Vivaqua surendettée: le scandale des intercommunales et le trou bruxellois

Siège de Vivaqua, anciennement Compagnie intercommunale bruxelloise des eaux.
Olivier Mouton
Olivier Mouton Chef news

L’intercommunale de distribution de l’eau à Bruxelles appelle à l’aide, incapable de rénover son réseau. C’est la faillite d’un système et le reflet du mal de la capitale.

Vivaqua est au bord du gouffre. Sa présidente, Laurence Bovy (PS), le reconnaît dans le Standaard ce jeudi matin. Avec plus d’un milliard de dette, elle se trouve dans l’incapacité de rénover un réseau d’égoûts susceptibles de rendre l’âme: sur 2000 kilomètres, à peine 14 ont été rénovés alors que le quart du réseau appelle à l’aide. Avec des risques réels de faire écrouler les voiries dans la capitale.

C’est une saga lamentable qui n’est pas sans rappeler celle des tunnels mal en point. C’est, à nouveau, la chronique annoncée d’un mal qui ronge la capitale, ainsi que la faillite du système pervers des intercommunales.

Faillite annoncée

Une chronique annoncée? Au début de l’année passée, Vivaqua avait déjà demandé une indexation record de ses tarifs (14,5% en 2023 et plus de 4% en 2024) afin de faire face à des coûts qui explosent en raison de l’inflation et des frais d’entretien du réseau. La demande était accompagnée… d’une intervention plus importante pour soulager les tarifs sociaux, annoncée par le ministre régional Alain Maron (Ecolo).

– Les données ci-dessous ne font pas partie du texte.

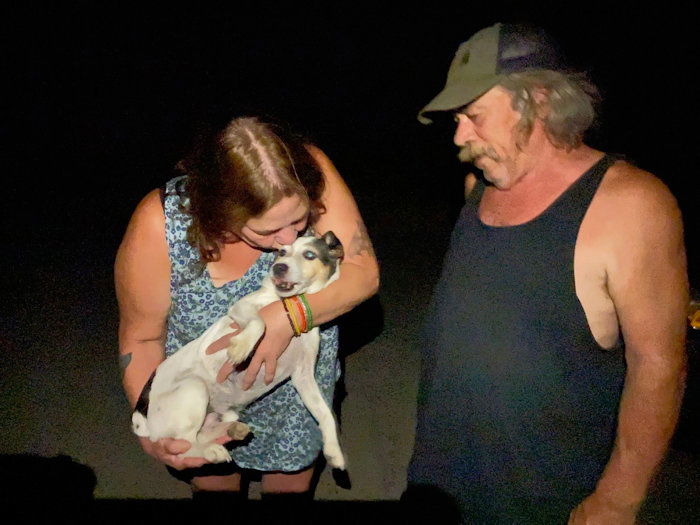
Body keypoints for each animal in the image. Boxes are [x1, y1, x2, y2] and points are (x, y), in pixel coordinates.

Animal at [131, 231, 346, 469]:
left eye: (309, 254)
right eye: (282, 252)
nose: (278, 267)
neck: (284, 302)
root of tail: (141, 418)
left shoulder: (303, 376)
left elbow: (326, 415)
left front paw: (333, 450)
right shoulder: (241, 308)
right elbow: (260, 322)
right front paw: (241, 347)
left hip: (216, 413)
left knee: (201, 436)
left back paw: (231, 431)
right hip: (194, 387)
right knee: (185, 446)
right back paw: (212, 452)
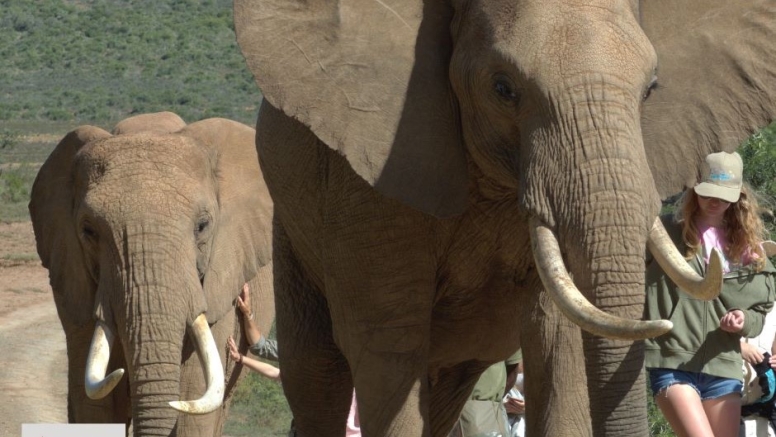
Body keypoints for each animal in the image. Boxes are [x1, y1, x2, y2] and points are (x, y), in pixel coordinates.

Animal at [233, 0, 776, 436]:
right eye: (503, 88)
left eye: (651, 89)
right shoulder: (367, 175)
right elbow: (387, 346)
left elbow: (559, 342)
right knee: (317, 374)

Christophe De Beukelaer (Engagés), dans l’opposition régionale, dénonçait déjà “une situation financière inquiétante alors que des investissements colossaux sont nécessaire”. “Je pense que le Gouvernement n’a pas conscience de l’ampleur du problème du secteur de l’eau à Bruxelles, soulignait-il. Le risque systémique pour la Région est réel. Avec des conséquences potentiellement lourdes pour le contribuable bruxellois.” Nous y sommes.

Le responsable de l’opposition demandait également que l’on explore des pistes comme des collaborations avec les acteurs flamands et wallons de l’eau. Ou que l’on imagine une fusion avec un autre “machin”, Hydra, gestionnaire de l’eau et chargée du traitement des eaux usées.

La Région bruxelloise est, de longue datée, épinglée pour son nombre démesuré de structures parapubliques.

Pieuvre politique et manne d’argent

La saga Vivaqua est révélatrice du scandale de ces nombreuses intercommunales qui servent avant tout de machines à recycler les politiques. La désignation de Laurence Bovy à la tête de cette société, en 2016, avait fait l’objet d’une polémique, à l’époque, car l’ancienne cheffe de cabinet socialiste avait été nommée alors qu’elle n”était arrivée qu’en troisième position lors du concours de recrutement. A l’origine de sa désignation, il y avait notamment Yvan Mayeur, ancien bourgmestre de la Ville, contraint de quitter la politique après le scandale du Samusocial.

Le salaire de Laurence Bovy, longtemps resté discret, a fini par être dévoilé: plus de 280 000 euros bruts par an. Chez Vivaqua, on précise qu’il a toujours été public – en tout cas après des révélations dans la presse. Ce n’est certes pas cela qui fait déraper la situation financière de l’entreprise, mais cela a suscité la grogne. De même que les salaires indexés des 1300 employés ont fait l’objet de débats au conseil communal de la Ville.

Dans bien des secteurs, les intercommunales permettent à des pouvoirs locaux désargentés de mutualiser la gestion du bien collectif. C’est une bonne chose. Mais l’affaire Publifin en Wallonie et les interrogations plus larges dans le secteur de l’énergie ont témoigné de la pieuvre politique que cela représentait. Trop souvent, au détriment d’une gestion efficace.

A Bruxelles, cette situation révèle également la paupérisation d’une Région Capitale qui songe à son bien-être, mais voit son tissu social se détériorer. Tant le chômage, qui diminue légèrement, que l’endettement de la Région en font une souris pour le chat lors de futures négociations institutionnelles. L’enclavement de la Région, qui ne correspond pas à son hinterland socio-économique, est un autre souci majeur.

En fin de compte, l’incapacité à faire face aux nécessaires investissements pour moderniser les réseaux, dans tous les cas, induit un appel aux deniers publics pour renflouer les caisses. La facture d’énergie est une feuille d’impôts déguisée, ce pourrait aussi être le cas de celle de l’eau.

Et le citoyen, indigné mais impuissant, voit passer ces mauvaises nouvelles qui nourrissent son rejet d’un système opaque et inefficace.